Task statement:
Without pictures, return the lines from the one containing "ИП Проект Кров — Уфа" through the last line of the data below, exactly.
BEGIN Data to examine
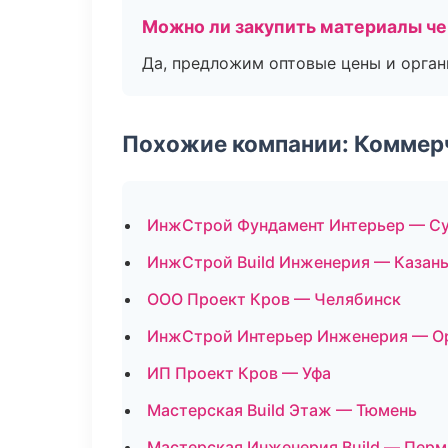
Можно ли закупить материалы че
Да, предложим оптовые цены и орган
Похожие компании: Коммер
ИнжСтрой Фундамент Интерьер — Су
ИнжСтрой Build Инженерия — Казан
ООО Проект Кров — Челябинск
ИнжСтрой Интерьер Инженерия — О
ИП Проект Кров — Уфа
Мастерская Build Этаж — Тюмень
Мастерская Инженерия Build — Перм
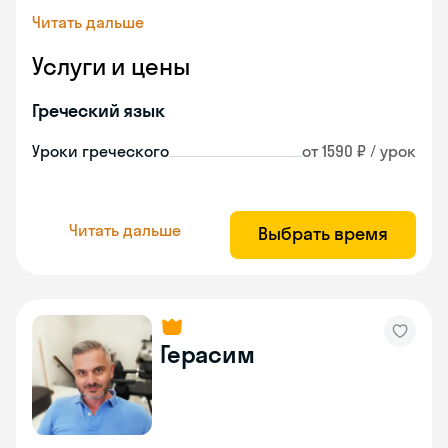
Читать дальше
Услуги и цены
Греческий язык
Уроки греческого
от 1590 ₽ / урок
Читать дальше
Выбрать время
Герасим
END Data to examine
Solved exercise:
ИП Проект Кров — Уфа
Мастерская Build Этаж — Тюмень
Мастерская Инженерия Build — Перм
Читать дальше
Услуги и цены
Греческий язык
Уроки греческого
от 1590 ₽ / урок
Читать дальше
Выбрать время
Герасим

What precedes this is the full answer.